Extraction stage produces micropasts-neoaxes1.csv, which has had some data changed from the original record sheets due to discrepancies noticed in the raw data collection; and outlines.Rds, which is an R object created from importing the filled front images into Momocs and converting them into the data type supported by that package. The latter was performed outside of the R Markdown analysis file as it was rather computationally intensive and inhibited fast knitting. In addition to provenance information, National Grid Reference, micropasts-neoaxes1.csv has 56 columns relating to different axe measurements such as weight, maximum thickness, length of poll edge, blade angle and so on, which are abbreviated; please see the list of abbreviations in Dissertation.pdf if interested in some clarity on these.

The analysis 📈

Both micropasts-neoaxes1.csv and outlines.Rds were subjected to comparable multivariate analyses to reveal groups in the axe data and drawings, resulting in some pretty graphs and graphics ✨

The MicroPasts record sheet data was preliminarily explored using univariate density and violin plots, after which principal components analysis (PCA) and k-means clustering were used to reveal potential groups of axes which may exist based on size. To explore which measurements were deciding membership of which cluster, densities of the resulting clusters were plotted, in addition to the clusters being plotted onto the PCA. This half of the analysis used factoextra and ggplot to generate the plots.

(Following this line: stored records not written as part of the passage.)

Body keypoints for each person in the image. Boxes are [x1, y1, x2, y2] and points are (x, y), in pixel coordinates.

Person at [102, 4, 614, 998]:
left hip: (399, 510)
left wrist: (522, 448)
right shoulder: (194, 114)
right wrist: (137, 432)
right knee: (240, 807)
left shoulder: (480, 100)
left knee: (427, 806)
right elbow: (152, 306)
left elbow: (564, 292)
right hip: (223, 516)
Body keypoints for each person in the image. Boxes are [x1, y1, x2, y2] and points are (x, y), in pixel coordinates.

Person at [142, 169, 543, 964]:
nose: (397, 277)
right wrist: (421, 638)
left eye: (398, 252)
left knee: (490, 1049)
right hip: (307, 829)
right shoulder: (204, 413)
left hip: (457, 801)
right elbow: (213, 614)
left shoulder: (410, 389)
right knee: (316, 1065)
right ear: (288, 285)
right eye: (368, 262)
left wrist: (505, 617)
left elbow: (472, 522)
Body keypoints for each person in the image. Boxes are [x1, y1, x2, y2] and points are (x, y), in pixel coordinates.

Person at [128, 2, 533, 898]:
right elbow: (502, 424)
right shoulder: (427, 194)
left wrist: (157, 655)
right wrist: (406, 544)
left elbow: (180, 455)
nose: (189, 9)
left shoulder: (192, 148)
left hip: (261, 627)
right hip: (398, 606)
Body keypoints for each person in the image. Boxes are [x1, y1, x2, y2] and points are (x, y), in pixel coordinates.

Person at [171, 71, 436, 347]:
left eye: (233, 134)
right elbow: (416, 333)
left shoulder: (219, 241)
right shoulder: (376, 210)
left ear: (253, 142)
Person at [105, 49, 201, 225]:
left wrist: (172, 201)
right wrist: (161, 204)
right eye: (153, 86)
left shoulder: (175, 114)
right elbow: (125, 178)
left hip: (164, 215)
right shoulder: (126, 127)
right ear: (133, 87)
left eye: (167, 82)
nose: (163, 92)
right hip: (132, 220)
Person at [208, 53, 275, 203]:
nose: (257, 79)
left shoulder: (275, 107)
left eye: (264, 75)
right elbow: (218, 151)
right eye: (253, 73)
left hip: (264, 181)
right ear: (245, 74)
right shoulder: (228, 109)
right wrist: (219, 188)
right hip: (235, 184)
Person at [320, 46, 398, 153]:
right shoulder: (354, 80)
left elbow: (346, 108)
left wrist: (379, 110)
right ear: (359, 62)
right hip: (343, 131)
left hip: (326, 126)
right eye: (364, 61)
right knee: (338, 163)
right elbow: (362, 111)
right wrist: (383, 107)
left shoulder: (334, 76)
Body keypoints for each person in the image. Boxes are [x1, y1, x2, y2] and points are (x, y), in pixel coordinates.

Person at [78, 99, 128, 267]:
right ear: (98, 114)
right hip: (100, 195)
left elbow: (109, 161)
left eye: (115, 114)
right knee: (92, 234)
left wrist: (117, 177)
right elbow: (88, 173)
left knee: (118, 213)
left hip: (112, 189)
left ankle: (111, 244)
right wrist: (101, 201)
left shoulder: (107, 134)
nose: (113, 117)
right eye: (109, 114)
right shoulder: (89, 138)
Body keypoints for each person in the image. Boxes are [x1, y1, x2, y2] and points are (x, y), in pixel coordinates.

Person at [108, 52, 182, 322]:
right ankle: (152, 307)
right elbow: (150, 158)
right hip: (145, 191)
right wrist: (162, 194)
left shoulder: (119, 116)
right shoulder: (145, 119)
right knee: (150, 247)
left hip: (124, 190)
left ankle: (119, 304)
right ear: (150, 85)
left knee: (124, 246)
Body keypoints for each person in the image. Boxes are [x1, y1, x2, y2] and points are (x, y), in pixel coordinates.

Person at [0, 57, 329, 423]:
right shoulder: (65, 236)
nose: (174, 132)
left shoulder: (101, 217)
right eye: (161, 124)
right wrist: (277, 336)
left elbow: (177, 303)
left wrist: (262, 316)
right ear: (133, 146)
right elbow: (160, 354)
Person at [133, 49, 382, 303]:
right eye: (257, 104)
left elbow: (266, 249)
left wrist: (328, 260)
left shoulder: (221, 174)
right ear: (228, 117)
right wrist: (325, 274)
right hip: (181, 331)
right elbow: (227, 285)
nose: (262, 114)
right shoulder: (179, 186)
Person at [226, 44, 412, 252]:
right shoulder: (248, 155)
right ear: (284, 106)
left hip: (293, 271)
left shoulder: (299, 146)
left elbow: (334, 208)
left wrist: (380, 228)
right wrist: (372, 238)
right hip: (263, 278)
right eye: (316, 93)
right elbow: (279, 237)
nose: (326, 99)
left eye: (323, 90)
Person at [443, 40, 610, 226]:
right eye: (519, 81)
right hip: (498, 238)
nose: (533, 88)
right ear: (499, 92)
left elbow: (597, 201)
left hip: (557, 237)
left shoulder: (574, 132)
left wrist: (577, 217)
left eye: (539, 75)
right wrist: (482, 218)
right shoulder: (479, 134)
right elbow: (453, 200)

The axe outlines were further inspected for erroneous shapes caused by any flaws in the image processing step (more on this below), then harmonic power and contribution plots were used to determine how many harmonics would be appropriate to use for elliptical Fourier transform. Once all outlines had been converted into lists of four Fourier coefficients, they could then be analysed using PCA and k-means. All plots and graphics in this section were generated using the Momocs package.

Finally, the k-means clusters resulting from both halves of the analysis were plotted onto maps of Britain using the National Grid References of the axes in each cluster. ggmap and ggplot were used for this.

What else can be done with this code and data?

As mentioned above, the image processing step to extract the axe silhouettes from the original drawings is not perfect, and resulted in 688 incorrect shapes out of 1825. The method for this can definitely be improved, for example by increasing the size of the bounding boxes around the shapes so that some outlines are not truncated. I will be working to improve this so that more data can be extracted from the drawings dataset in the coming months.

A second point is that there are 626 silhouettes which have not been checked due to time constraints for submission of this work. These could potentially have successful silhouettes within them, so checking through these would provide more opportunity for further enlarging the outlines dataset.

Finally, as is also mentioned above, the workflow for processing the binary silhouettes has the potential to be repurposed for other shapes, so please feel free to use this to create your own silhouettes for outline morphometric analysis using Momocs.

References

Pitts, M. (1996). The stone axe in Neolithic Britain. Proceedings of the Prehistoric Society, 62, pp.311–371.